### Text extract:
══════
2. Materials and Methods

Commercially available, composite membranes having a RC ultrafiltration layer on ultrahigh molecular weight polyethylene support and having a molecular weight cut-off of 300 kD were provided by the Millipore corporation. All membrane samples used in this study were cut into circular samples of 40 mm diameter from larger sheets. All membranes used were washed with deionized water (DI) prior to use.These chemicals were used as received from Sigma-Aldrich: Methanol (MeOH), Triethylamine (TEA), 4-dimethylaminopyridine (DMAP), copper (II) chloride (CuCl₂, 99.999% trace metal basis), α bromoisobutyryl bromide (BIB, 98%), L-(+)-ascorbic acid (AA), 2,2’-bipyridine (BPy), Acetonitrile, Bovine serum albumin (BSA), 1-Vinylimidazole, allylbromide, hexyl bromide, and butyl chloride.

Table 1. Dextran molecular weights, suppliers, and concentration used in the sample solution.

Dextran Fraction	MW (kD)	Concentration (g/L)
T6	6	1.00
T40	40	0.74
T70	70	0.34
T500	500	0.27

summarizes the dextran sample used and their molecular weights. The water used in all experiments was from a Milli-Q system. The ionic liquid monomers; 1-allyl-3-vinylimidazolium bromide, 1-hexyl-3-vinylimidazolium bromide, and 1 butyl-3-vinylimidazolium chloride henceforth will be termed as VAIB, VHIB, and VBIC, respectively.

2.1. Preparation of Electric Responsive Membrane by Surface Initiated ATRP

RC membranes discs were washed thrice with methanol for 20 min to ensure that glycerine, which is used as a preservative in these membranes, is removed completely [35]. Then, the membranes were soaked in deionized water for 30 min to remove the methanol used before. These washed membrane discs were then rinsed 3 times with dry acetonitrile for 20 min. For initiator immobilization, 2-BIB was reacted with the hydroxyl groups of the RC membrane for 5 min and 10 min. The initiator immobilization time was varied as a parameter here. The conditions created were 100 mM 2-BIB, 100 mM triethylamine, and 5 mM 4-dimethylaminopyridine. After reaction, the initiator-functionalized membranes were washed 3 times in a 1:1 (v/v) MeOH/H₂O mixture.
══════
Dataset records:
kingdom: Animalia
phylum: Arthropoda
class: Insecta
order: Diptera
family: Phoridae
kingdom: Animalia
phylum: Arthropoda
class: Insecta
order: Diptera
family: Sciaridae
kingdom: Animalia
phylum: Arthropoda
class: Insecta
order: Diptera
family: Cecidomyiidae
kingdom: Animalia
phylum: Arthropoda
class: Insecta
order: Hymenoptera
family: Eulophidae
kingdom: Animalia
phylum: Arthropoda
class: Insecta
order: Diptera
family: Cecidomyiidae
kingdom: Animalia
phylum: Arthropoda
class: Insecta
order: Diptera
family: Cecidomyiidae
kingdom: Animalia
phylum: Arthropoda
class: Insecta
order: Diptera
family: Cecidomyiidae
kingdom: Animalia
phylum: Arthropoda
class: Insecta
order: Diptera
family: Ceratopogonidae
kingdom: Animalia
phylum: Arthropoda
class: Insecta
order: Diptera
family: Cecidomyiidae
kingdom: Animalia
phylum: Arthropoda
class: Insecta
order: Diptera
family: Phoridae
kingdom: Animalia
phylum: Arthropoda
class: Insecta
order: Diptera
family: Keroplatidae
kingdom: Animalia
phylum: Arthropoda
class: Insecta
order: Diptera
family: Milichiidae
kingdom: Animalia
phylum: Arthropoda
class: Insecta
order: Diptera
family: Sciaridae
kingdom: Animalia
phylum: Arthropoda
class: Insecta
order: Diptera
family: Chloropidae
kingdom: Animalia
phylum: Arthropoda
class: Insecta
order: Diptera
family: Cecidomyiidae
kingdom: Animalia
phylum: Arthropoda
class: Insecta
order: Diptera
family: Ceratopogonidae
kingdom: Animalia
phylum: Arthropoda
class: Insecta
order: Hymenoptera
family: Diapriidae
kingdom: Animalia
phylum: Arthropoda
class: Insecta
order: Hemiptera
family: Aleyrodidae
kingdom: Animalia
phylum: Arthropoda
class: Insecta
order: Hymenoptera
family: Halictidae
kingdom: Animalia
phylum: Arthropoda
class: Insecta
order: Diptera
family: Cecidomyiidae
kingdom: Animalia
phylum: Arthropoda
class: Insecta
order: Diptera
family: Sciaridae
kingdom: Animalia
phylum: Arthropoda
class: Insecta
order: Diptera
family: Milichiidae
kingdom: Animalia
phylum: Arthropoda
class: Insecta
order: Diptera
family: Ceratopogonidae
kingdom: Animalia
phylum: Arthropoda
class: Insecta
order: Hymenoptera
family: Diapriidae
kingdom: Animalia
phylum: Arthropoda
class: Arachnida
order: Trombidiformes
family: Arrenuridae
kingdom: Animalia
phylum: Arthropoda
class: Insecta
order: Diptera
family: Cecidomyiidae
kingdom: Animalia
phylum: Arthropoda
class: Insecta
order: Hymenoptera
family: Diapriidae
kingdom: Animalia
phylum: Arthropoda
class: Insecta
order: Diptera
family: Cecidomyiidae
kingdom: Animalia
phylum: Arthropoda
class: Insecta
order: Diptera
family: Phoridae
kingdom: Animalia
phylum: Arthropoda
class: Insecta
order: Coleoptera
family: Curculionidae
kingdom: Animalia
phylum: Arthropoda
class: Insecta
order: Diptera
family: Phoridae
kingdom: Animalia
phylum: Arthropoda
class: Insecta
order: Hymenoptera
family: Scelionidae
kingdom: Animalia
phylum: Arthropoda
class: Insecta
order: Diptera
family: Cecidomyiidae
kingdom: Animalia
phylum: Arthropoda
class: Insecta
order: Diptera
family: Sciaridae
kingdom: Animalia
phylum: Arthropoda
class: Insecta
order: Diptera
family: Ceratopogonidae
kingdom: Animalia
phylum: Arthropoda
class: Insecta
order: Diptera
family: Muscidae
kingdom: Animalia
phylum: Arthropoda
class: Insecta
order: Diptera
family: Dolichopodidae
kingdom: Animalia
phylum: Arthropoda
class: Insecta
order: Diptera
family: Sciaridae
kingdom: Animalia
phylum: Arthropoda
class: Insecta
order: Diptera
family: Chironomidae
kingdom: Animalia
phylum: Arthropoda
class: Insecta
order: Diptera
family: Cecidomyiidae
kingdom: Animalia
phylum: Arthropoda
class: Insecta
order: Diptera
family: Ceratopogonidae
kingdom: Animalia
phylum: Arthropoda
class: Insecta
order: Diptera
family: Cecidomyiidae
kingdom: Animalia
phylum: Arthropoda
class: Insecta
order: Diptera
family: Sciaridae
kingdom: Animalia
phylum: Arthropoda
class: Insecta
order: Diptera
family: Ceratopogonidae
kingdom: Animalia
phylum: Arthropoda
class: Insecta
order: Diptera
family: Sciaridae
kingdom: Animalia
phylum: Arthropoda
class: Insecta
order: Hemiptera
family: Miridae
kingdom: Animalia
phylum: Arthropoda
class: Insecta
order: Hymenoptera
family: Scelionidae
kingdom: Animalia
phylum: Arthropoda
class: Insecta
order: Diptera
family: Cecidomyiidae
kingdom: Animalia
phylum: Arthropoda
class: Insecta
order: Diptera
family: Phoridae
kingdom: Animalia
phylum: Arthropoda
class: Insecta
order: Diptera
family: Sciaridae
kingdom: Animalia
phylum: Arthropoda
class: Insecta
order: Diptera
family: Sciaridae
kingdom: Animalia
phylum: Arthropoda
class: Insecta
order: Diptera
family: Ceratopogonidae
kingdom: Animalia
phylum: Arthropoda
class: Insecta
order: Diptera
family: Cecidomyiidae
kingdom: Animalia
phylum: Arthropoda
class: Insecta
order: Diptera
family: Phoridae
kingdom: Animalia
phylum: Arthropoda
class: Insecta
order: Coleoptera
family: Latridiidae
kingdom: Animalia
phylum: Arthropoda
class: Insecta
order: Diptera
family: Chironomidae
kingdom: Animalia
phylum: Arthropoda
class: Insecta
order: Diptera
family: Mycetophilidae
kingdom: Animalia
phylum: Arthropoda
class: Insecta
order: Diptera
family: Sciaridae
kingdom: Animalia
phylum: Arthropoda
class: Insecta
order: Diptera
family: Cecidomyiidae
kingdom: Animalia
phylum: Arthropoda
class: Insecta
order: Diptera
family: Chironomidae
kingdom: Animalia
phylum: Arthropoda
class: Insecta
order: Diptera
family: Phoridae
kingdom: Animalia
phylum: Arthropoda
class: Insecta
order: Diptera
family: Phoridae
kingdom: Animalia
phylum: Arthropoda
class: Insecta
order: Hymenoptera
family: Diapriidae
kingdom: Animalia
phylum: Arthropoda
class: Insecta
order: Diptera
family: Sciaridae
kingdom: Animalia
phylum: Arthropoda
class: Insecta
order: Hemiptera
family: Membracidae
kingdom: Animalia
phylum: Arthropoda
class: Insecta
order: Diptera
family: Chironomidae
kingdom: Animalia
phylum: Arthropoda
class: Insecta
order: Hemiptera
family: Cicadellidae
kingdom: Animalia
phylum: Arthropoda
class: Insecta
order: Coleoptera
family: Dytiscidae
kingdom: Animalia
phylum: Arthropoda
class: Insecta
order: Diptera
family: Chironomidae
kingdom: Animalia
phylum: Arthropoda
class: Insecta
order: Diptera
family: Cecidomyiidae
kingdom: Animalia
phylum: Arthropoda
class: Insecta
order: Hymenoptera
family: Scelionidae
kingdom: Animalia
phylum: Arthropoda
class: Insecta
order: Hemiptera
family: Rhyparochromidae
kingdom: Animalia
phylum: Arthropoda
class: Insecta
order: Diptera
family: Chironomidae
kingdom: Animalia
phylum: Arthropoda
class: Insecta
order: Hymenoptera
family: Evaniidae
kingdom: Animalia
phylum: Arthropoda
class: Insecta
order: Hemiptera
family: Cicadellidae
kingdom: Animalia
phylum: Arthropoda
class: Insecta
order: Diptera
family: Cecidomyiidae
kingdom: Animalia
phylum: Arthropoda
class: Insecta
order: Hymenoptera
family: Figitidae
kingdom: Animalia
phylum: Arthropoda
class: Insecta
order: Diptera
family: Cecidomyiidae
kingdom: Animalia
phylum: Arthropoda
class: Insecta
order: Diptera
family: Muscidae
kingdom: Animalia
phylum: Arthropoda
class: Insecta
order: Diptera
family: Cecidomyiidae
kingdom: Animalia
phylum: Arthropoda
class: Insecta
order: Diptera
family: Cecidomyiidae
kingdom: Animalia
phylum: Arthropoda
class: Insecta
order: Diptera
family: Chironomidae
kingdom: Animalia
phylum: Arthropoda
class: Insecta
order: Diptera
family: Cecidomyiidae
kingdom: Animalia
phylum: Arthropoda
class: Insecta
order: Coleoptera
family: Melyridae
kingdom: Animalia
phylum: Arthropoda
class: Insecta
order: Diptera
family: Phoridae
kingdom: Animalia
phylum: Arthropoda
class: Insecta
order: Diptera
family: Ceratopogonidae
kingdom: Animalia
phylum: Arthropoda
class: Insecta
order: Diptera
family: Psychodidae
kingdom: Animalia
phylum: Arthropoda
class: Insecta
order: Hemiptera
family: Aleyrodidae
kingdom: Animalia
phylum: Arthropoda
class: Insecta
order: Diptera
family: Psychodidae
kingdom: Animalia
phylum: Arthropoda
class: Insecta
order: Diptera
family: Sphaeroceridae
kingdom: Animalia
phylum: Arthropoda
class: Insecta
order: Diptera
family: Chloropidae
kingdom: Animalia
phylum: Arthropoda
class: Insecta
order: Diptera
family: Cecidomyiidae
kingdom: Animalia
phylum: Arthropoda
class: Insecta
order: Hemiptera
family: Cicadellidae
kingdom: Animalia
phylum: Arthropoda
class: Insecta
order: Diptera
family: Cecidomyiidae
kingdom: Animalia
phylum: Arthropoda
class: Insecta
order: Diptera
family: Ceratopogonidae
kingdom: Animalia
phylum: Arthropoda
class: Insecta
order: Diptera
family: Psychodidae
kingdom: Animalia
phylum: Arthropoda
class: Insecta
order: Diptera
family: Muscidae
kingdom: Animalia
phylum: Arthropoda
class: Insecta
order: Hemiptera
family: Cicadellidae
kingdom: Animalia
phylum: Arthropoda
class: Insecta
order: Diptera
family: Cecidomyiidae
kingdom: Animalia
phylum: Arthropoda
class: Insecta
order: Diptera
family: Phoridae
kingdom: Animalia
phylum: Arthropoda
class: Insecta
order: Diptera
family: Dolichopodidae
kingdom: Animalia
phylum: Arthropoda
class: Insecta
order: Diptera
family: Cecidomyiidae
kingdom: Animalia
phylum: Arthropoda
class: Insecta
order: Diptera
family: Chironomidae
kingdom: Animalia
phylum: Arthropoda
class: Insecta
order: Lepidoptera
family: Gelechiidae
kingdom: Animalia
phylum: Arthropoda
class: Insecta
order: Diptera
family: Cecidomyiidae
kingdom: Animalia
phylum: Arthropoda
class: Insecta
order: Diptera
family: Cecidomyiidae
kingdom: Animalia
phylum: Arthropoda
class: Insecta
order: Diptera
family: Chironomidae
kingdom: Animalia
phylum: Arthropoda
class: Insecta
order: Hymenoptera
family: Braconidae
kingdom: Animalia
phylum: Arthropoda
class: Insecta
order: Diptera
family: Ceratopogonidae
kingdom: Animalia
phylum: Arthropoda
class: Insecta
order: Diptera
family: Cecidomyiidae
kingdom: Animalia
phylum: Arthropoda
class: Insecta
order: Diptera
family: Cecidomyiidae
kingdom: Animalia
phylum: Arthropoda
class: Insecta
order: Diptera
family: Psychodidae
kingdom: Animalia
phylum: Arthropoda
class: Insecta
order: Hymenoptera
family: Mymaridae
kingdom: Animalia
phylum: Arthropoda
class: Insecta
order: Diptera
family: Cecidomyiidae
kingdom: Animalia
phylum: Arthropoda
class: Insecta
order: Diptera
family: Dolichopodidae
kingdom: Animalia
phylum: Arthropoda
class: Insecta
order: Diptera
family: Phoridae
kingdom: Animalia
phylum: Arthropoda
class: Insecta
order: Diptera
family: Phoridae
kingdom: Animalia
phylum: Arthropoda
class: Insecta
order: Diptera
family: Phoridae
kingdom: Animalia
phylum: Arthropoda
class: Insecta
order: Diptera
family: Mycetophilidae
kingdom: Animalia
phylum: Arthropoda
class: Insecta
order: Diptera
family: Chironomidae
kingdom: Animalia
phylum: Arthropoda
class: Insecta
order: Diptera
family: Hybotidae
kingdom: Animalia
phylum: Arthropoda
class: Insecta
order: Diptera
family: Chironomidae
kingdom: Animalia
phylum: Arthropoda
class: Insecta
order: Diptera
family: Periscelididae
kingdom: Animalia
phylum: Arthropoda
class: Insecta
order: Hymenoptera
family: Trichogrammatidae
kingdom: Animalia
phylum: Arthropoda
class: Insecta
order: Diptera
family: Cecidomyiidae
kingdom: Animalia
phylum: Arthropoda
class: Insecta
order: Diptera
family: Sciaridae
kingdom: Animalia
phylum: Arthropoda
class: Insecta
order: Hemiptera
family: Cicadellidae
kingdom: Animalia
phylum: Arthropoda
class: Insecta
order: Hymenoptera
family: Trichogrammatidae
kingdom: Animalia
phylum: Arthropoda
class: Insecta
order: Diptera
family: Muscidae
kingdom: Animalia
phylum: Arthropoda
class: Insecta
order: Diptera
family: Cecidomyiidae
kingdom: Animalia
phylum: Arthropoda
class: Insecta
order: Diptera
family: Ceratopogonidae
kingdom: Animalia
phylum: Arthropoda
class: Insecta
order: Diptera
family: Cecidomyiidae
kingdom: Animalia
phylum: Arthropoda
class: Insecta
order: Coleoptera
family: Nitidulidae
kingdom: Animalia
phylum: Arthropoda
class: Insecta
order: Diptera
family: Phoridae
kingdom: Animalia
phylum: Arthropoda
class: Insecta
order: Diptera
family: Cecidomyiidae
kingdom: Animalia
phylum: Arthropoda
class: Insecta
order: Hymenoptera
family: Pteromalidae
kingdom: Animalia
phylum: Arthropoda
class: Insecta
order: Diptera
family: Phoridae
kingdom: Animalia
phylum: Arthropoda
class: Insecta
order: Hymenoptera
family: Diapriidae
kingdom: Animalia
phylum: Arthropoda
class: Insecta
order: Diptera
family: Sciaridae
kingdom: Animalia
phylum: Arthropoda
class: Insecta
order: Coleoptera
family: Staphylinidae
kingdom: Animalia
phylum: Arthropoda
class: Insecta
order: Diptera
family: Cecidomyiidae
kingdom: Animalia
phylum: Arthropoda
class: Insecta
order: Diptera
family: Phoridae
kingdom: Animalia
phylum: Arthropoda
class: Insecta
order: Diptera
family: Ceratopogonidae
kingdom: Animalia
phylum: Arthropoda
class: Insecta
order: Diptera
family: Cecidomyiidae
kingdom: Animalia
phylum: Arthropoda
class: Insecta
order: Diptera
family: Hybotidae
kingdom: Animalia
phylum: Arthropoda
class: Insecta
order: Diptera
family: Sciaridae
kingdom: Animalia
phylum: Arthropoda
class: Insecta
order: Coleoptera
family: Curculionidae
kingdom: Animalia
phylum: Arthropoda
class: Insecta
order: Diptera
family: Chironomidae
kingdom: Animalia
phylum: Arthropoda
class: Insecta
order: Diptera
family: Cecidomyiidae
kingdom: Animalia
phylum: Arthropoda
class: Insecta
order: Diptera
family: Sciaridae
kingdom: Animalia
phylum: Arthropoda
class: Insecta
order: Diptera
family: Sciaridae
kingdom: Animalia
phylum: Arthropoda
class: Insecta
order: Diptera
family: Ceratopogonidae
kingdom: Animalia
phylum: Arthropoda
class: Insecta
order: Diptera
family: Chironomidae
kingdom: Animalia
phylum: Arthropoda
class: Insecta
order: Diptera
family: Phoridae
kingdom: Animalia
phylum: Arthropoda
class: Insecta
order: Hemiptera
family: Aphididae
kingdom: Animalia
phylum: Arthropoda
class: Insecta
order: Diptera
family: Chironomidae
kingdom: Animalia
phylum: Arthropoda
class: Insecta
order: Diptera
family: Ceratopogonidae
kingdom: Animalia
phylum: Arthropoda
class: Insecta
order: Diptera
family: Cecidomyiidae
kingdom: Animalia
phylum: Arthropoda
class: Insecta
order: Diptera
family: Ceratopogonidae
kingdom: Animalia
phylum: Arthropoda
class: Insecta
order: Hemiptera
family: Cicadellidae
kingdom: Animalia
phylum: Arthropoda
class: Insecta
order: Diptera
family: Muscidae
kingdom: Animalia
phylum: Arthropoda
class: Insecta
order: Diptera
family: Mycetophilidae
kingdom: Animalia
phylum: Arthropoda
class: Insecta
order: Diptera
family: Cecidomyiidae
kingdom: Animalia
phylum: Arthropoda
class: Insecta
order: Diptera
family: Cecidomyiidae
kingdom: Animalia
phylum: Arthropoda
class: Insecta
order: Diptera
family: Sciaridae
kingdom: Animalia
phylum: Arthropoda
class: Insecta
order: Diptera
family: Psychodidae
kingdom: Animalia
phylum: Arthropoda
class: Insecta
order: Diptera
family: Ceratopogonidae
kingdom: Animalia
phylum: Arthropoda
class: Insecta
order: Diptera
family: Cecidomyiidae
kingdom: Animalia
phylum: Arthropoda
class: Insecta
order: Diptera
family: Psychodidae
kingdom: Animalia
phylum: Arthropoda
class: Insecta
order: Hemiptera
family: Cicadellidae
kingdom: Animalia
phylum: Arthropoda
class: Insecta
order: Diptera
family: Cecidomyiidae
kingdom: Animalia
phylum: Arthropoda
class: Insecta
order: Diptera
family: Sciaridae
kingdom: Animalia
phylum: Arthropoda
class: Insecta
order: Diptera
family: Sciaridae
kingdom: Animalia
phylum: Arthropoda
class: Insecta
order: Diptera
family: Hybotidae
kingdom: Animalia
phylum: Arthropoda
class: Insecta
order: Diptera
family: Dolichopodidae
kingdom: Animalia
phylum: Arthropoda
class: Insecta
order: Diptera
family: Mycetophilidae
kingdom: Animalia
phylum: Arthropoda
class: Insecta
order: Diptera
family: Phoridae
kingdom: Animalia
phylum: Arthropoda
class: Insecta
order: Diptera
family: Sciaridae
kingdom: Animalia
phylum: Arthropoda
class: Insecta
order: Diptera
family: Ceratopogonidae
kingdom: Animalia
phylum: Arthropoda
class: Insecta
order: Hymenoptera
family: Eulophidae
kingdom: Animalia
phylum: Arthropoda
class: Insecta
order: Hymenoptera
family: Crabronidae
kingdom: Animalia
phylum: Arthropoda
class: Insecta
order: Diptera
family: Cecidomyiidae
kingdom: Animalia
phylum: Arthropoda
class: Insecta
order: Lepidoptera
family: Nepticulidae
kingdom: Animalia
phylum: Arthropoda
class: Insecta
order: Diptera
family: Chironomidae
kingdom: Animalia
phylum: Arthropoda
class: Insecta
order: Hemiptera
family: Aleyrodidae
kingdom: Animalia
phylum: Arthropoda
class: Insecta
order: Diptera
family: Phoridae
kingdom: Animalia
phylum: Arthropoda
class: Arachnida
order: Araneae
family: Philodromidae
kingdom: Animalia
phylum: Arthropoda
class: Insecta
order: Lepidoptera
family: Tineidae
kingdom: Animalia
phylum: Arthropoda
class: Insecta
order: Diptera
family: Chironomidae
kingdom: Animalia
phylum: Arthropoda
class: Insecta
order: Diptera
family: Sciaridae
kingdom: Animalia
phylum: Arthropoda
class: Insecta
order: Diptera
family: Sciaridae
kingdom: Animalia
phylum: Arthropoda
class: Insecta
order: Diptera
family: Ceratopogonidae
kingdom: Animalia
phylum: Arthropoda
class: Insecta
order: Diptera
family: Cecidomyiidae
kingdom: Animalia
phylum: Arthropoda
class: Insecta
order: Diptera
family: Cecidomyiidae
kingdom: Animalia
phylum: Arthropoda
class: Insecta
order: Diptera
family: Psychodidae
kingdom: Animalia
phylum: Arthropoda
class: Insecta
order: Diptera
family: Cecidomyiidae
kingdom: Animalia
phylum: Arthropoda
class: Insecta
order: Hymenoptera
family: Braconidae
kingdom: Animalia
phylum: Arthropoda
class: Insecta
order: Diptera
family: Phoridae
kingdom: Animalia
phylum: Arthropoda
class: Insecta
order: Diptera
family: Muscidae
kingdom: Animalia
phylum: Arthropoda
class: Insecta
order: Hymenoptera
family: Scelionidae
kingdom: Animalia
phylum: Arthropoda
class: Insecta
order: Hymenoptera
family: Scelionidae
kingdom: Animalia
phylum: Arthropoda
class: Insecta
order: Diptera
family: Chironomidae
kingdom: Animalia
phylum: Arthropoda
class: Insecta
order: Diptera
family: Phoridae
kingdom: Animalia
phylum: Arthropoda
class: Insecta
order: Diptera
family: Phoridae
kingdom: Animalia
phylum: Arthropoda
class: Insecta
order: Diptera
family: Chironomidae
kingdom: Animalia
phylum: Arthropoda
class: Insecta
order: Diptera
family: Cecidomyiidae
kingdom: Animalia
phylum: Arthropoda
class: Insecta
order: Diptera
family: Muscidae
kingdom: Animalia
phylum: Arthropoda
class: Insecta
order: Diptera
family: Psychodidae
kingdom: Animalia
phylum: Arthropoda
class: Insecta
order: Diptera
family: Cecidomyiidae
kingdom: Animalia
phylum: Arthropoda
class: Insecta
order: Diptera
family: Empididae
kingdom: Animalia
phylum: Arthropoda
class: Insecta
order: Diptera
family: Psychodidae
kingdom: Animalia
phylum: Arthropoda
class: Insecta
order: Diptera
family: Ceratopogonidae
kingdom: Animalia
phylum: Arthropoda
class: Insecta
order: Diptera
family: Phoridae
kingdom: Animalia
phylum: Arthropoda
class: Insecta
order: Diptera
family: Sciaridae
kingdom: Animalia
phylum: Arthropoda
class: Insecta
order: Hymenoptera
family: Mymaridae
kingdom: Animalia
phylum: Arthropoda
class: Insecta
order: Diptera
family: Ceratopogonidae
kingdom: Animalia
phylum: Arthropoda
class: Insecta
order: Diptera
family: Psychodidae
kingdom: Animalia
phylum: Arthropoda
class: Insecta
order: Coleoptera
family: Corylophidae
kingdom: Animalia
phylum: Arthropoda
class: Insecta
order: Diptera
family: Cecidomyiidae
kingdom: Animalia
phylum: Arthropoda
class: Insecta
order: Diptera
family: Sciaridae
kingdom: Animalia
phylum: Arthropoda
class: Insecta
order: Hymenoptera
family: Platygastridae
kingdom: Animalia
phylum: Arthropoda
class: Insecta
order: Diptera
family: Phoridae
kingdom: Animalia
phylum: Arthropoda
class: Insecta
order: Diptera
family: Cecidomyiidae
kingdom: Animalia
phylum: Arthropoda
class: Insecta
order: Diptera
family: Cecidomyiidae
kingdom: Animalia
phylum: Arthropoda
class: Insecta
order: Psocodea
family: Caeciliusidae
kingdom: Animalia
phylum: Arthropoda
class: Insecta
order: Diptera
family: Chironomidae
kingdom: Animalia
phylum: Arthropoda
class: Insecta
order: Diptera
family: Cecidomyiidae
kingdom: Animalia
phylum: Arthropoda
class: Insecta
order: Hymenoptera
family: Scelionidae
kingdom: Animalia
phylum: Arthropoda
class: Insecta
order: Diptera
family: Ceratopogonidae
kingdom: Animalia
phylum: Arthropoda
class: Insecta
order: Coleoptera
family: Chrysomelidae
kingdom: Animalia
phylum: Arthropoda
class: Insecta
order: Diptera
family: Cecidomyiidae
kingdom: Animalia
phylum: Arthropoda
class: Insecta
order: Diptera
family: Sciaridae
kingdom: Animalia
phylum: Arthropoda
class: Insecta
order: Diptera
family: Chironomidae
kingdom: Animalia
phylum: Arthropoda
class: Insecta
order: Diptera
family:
══════
### Exercise set:
[1] In the methods excerpt, what molecular weight cut-off do the composite membranes from the Millipore corporation have?
[2] List every dextran fraction named in Table 1 of the methods excerpt.
[3] Write the next part of the methods excerpt, starting after its final sentence.
The records are separate from the methods excerpt and are not connected to it.

### Responses:
[1] 300 kD

[2] T6, T40, T70, T500

[3]
ATRP was performedto graft poly(VAIB), poly(VHIB), and poly(VBIC) chains from the surfaces of these initiator immobilized membranes. The reaction solution used in this step was consisted of respective monomer (0.5 M), CuCl₂ (20 mM), BPy (50 mM) in a 1:1 (v/v) MeOH: H₂O mixture. The synthesis of the ionic liquid monomers and their characterization have been discussed in detail in our previous publication [32]. A 3-neck round bottom flask was evacuated under vacuum and filled with argon gas thrice. One membrane disk was added in one go to the flask and under argon flush, then 25 mL of the reaction solution was added into it. 100 mM ascorbic acid solution in a 1:1 (v/v) MeOH/H₂O mixture was prepared, of which 2 mL was added to the flask under argon flush. The flask was shaken vigorously for 20 s and then left to react for 6 hours. For quenching the reaction, the membrane was removed and moved to a washing solution of 1:1 (v/v) MeOH/H₂O. The membranes were repeatedly washed with DI water before further use. The synthesized membranes have been denoted as Base, VAIB 5, VHIB 5, VBIC 5, VAIB 10, VHIB 10, VBIC 10, where 5 and 10 are referred to the initiator immobilization time, while the ATRP time was kept at 6 hours.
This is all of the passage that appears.